**Work required**
The records sit below. Return every line in them that holds the word "fork".

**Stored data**
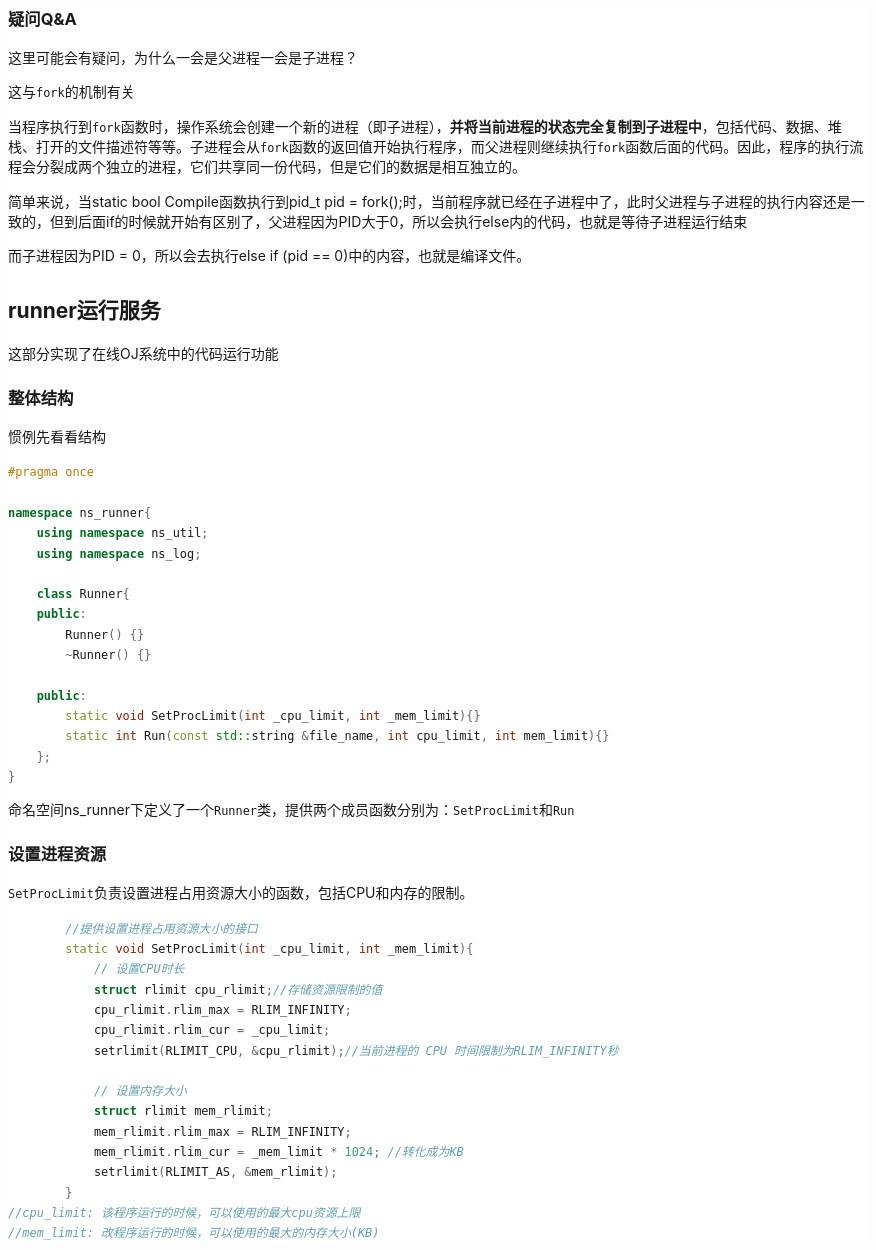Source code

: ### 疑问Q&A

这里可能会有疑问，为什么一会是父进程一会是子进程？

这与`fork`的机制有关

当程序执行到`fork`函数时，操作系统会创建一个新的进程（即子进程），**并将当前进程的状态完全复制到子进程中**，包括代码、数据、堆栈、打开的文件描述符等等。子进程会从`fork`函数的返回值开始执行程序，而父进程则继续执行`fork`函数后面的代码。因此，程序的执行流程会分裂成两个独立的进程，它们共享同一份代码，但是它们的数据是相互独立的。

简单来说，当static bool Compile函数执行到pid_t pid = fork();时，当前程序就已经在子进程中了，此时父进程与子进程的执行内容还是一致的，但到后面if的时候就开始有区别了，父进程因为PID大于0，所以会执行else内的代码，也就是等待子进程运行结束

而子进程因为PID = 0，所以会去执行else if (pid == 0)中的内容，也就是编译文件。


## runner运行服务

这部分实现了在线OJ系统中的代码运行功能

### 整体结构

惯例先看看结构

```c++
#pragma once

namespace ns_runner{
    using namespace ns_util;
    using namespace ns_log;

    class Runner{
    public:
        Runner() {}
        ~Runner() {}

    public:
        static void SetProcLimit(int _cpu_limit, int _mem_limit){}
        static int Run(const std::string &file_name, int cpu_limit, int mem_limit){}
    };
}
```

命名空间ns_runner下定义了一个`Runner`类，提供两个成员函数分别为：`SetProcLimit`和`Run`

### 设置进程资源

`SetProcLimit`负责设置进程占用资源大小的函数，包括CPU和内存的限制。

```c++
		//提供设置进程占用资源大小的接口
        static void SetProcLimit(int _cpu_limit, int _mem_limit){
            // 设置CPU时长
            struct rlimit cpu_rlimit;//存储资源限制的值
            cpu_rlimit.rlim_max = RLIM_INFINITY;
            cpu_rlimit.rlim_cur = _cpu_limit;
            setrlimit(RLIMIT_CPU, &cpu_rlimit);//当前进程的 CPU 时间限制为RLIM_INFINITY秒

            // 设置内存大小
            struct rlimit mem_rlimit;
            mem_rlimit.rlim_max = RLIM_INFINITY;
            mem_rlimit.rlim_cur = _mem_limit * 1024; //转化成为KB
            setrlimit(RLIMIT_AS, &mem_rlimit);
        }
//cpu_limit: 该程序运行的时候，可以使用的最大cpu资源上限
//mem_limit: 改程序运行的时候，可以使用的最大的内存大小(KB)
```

**Expected answer**
这与`fork`的机制有关
当程序执行到`fork`函数时，操作系统会创建一个新的进程（即子进程），**并将当前进程的状态完全复制到子进程中**，包括代码、数据、堆栈、打开的文件描述符等等。子进程会从`fork`函数的返回值开始执行程序，而父进程则继续执行`fork`函数后面的代码。因此，程序的执行流程会分裂成两个独立的进程，它们共享同一份代码，但是它们的数据是相互独立的。
简单来说，当static bool Compile函数执行到pid_t pid = fork();时，当前程序就已经在子进程中了，此时父进程与子进程的执行内容还是一致的，但到后面if的时候就开始有区别了，父进程因为PID大于0，所以会执行else内的代码，也就是等待子进程运行结束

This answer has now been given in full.